===== Einträge im Datensatz =====

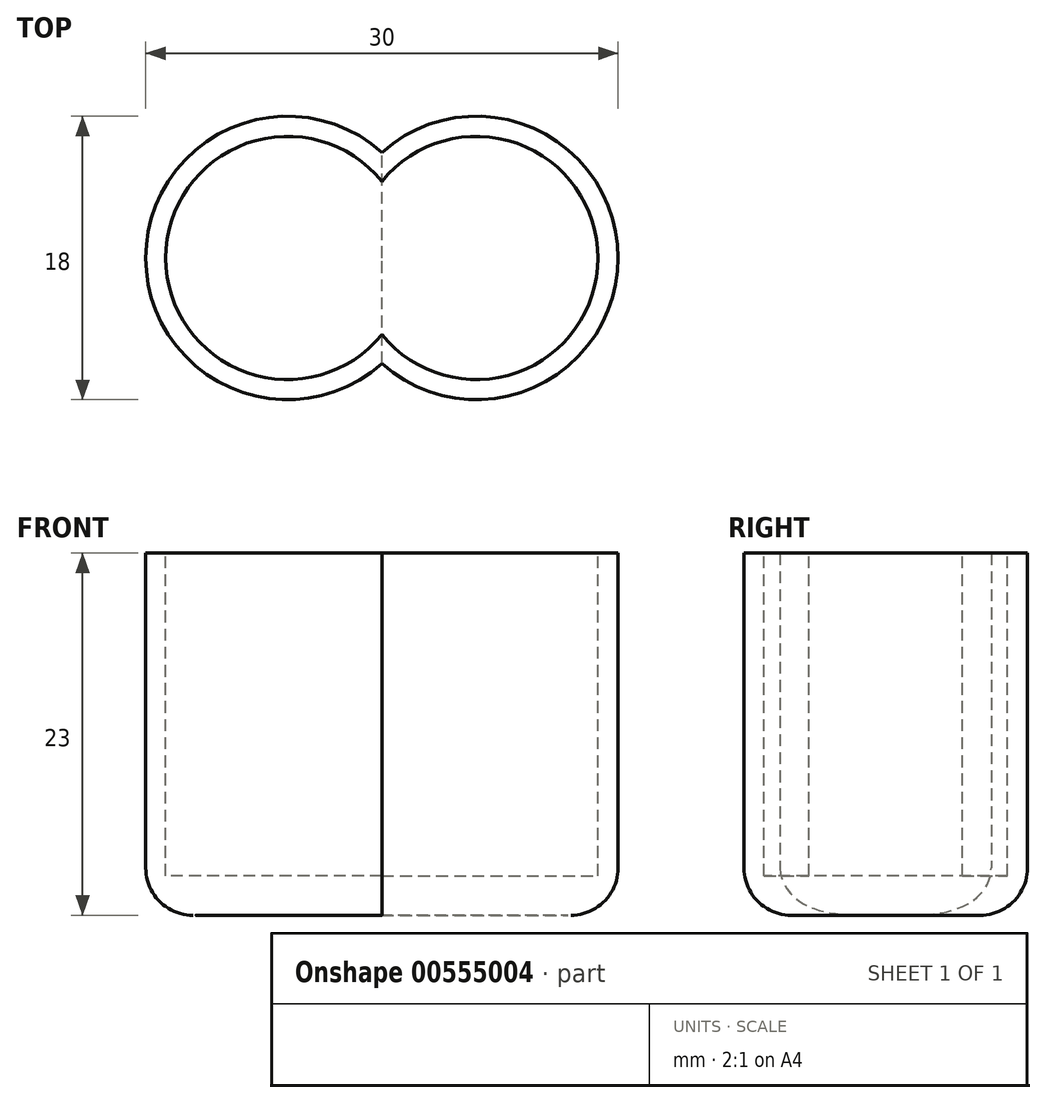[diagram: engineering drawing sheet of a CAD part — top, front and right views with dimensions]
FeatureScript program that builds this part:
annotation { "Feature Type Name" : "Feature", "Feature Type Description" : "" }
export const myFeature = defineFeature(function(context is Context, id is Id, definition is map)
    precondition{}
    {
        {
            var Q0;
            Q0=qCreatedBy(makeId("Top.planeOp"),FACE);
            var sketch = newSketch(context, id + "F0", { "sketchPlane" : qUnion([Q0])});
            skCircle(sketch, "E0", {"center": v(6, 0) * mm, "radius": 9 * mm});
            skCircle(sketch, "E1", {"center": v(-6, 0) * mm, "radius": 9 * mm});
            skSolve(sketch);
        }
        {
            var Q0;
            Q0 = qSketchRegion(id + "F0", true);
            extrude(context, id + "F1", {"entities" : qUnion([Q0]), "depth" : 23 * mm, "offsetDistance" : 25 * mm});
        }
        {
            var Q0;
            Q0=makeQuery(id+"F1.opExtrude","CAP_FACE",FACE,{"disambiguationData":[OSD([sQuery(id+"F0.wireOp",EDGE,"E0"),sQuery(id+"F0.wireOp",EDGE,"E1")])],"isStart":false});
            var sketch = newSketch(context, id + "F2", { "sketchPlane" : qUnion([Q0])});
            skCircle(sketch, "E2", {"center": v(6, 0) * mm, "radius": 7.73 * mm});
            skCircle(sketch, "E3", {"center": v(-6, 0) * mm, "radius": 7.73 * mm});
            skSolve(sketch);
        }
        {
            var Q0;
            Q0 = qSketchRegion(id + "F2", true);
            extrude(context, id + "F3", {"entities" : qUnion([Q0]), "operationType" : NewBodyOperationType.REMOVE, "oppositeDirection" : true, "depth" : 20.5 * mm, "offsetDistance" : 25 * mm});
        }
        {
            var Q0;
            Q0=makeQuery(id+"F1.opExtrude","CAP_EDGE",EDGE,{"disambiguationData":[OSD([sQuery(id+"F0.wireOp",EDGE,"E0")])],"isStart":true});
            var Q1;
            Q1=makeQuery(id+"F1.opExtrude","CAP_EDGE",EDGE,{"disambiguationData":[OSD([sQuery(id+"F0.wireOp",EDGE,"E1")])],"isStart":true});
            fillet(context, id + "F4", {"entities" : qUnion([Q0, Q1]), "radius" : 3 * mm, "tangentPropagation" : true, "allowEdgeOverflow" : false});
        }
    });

=====

> Gestellte Aufgabe
Extrahiere die Zeilen aller Datensätze oben Zeile für Zeile unverändert. Lass dabei die Bilder aus deiner Antwort weg.

> Gelöste Aufgabe
[diagram: engineering drawing sheet of a CAD part — top, front and right views with dimensions]
FeatureScript program that builds this part:
annotation { "Feature Type Name" : "Feature", "Feature Type Description" : "" }
export const myFeature = defineFeature(function(context is Context, id is Id, definition is map)
    precondition{}
    {
        {
            var Q0;
            Q0=qCreatedBy(makeId("Top.planeOp"),FACE);
            var sketch = newSketch(context, id + "F0", { "sketchPlane" : qUnion([Q0])});
            skCircle(sketch, "E0", {"center": v(6, 0) * mm, "radius": 9 * mm});
            skCircle(sketch, "E1", {"center": v(-6, 0) * mm, "radius": 9 * mm});
            skSolve(sketch);
        }
        {
            var Q0;
            Q0 = qSketchRegion(id + "F0", true);
            extrude(context, id + "F1", {"entities" : qUnion([Q0]), "depth" : 23 * mm, "offsetDistance" : 25 * mm});
        }
        {
            var Q0;
            Q0=makeQuery(id+"F1.opExtrude","CAP_FACE",FACE,{"disambiguationData":[OSD([sQuery(id+"F0.wireOp",EDGE,"E0"),sQuery(id+"F0.wireOp",EDGE,"E1")])],"isStart":false});
            var sketch = newSketch(context, id + "F2", { "sketchPlane" : qUnion([Q0])});
            skCircle(sketch, "E2", {"center": v(6, 0) * mm, "radius": 7.73 * mm});
            skCircle(sketch, "E3", {"center": v(-6, 0) * mm, "radius": 7.73 * mm});
            skSolve(sketch);
        }
        {
            var Q0;
            Q0 = qSketchRegion(id + "F2", true);
            extrude(context, id + "F3", {"entities" : qUnion([Q0]), "operationType" : NewBodyOperationType.REMOVE, "oppositeDirection" : true, "depth" : 20.5 * mm, "offsetDistance" : 25 * mm});
        }
        {
            var Q0;
            Q0=makeQuery(id+"F1.opExtrude","CAP_EDGE",EDGE,{"disambiguationData":[OSD([sQuery(id+"F0.wireOp",EDGE,"E0")])],"isStart":true});
            var Q1;
            Q1=makeQuery(id+"F1.opExtrude","CAP_EDGE",EDGE,{"disambiguationData":[OSD([sQuery(id+"F0.wireOp",EDGE,"E1")])],"isStart":true});
            fillet(context, id + "F4", {"entities" : qUnion([Q0, Q1]), "radius" : 3 * mm, "tangentPropagation" : true, "allowEdgeOverflow" : false});
        }
    });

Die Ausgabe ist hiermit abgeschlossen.